In quest’uomo sfacciato e potente, riecheggia un po’ di un altro politico che ha affascinato l’autore napoletano, Silvio Berlusconi. Fatte le dovute differenze – Andreotti è ancora il Divo, mentre B. è protagonista di Loro 1 e Loro 2 -, soprattutto caratteriali – il primo è silenzioso, ombroso, figlio di un’altra politica, il secondo circense, istrionico, un venditore di sogni -, c’è un filo rosso tra questo divo e il caimano. In entrambi emerge la struggente malinconia e la solitudine dolorosa di chi sta per cadere o è già caduto che Sorrentino ama cogliere nei suoi fantocci.

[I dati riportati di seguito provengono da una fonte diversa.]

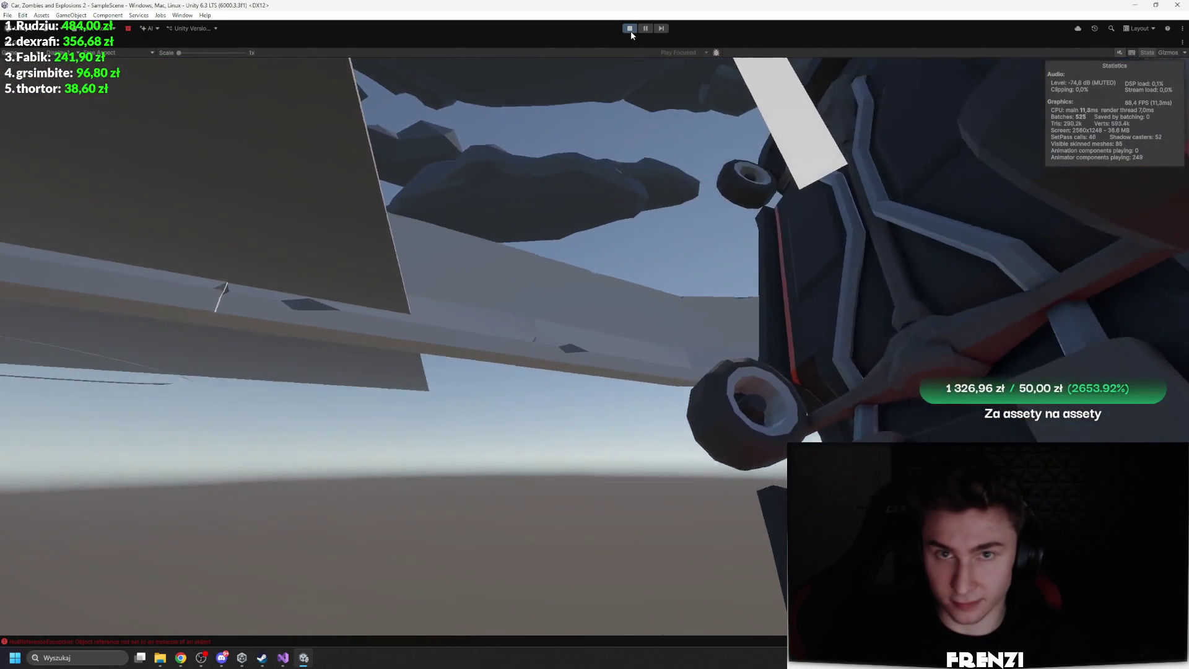
Stop Play mode, clear the Console messages, and bring up the Profiler
click(629, 28)
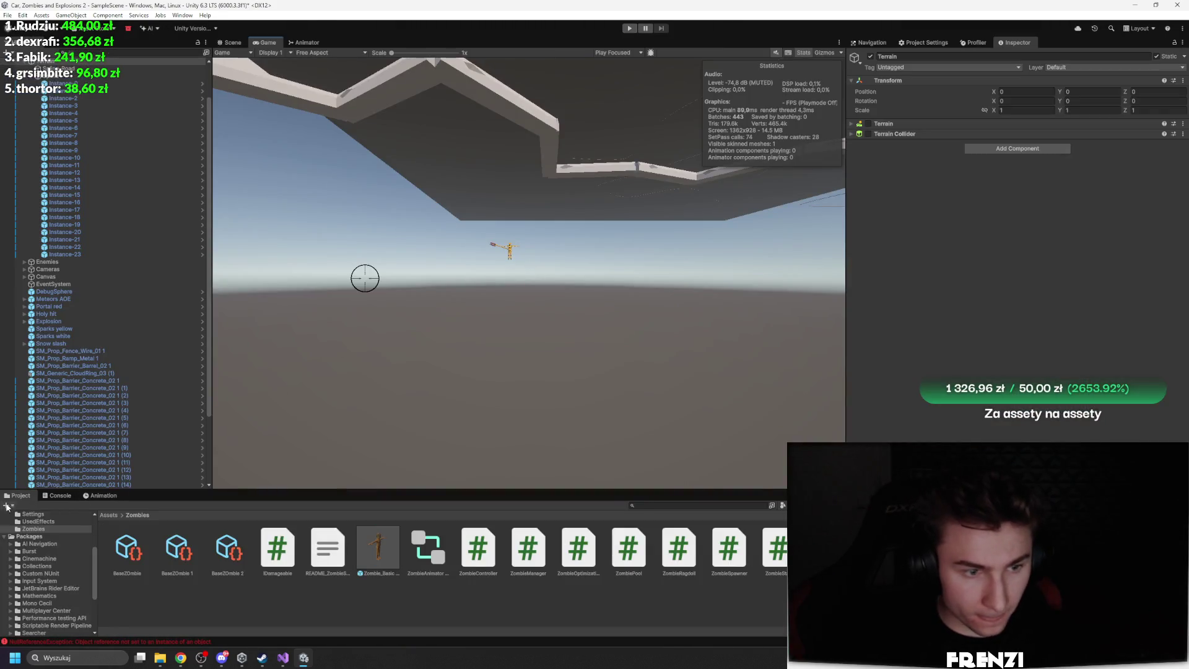
click(60, 495)
click(9, 505)
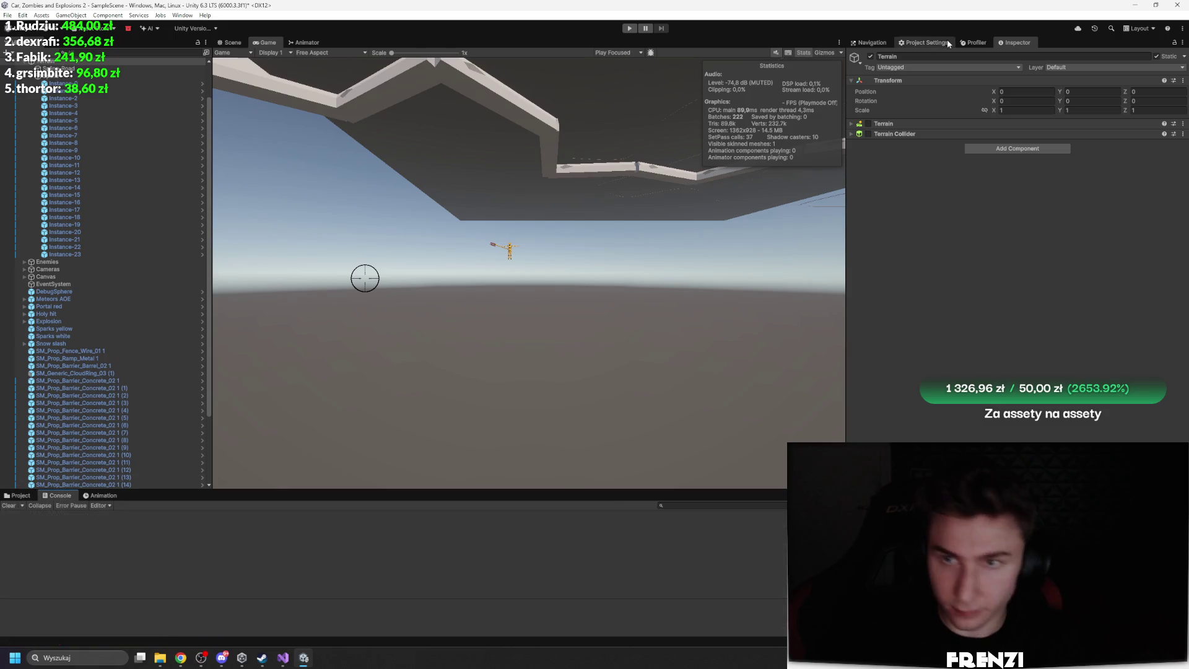
click(977, 43)
scroll(93, 310, down, 5)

La solitudine non è però quella degli outsider, dei disgraziati ma di chi è o ha rappresentato un gruppo, un partito, una Nazione in tutto il mondo, la solitudine di chi ha degli enormi scheletri nell’armadio ma nonostante questo finge di non averli. Sta qui, in questa sottile linea di demarcazione lungo la quale vivono tra colpevolezza e persecuzione, un altro punto in comune tra i Giulio e Silvio: sui due uomini grava l’ombra della mafia che prima è sodale ma poi diventa nemica, pesano colpe diverse ma non per questo meno gravi. Andreotti nel film di Sorrentino ammette di aver compiuto tutto ciò di cui è imputato ma lo fa con quell’atteggiamento messianico che ha in ogni sequenza della pellicola:

Confesso: è stata anche per mia colpa, per mia colpa, per mia grandissima colpa. Questo dico anche se non serve.  Roberto, Michele, Giorgio, Carlo Alberto, Giovanni, Mino, il caro Aldo, per vocazione o per necessità ma tutti irriducibili amanti della verità. Tutte bombe pronte ad esplodere che sono state disinnescate col silenzio finale. Tutti a pensare che la verità sia una cosa giusta, e invece è la fine del mondo, e noi non possiamo consentire la fine del mondo in nome di una cosa giusta. Abbiamo un mandato, noi. Un mandato divino. Bisogna amare così tanto Dio per capire quanto sia necessario il male per avere il bene. Questo Dio lo sa e lo so anch’io.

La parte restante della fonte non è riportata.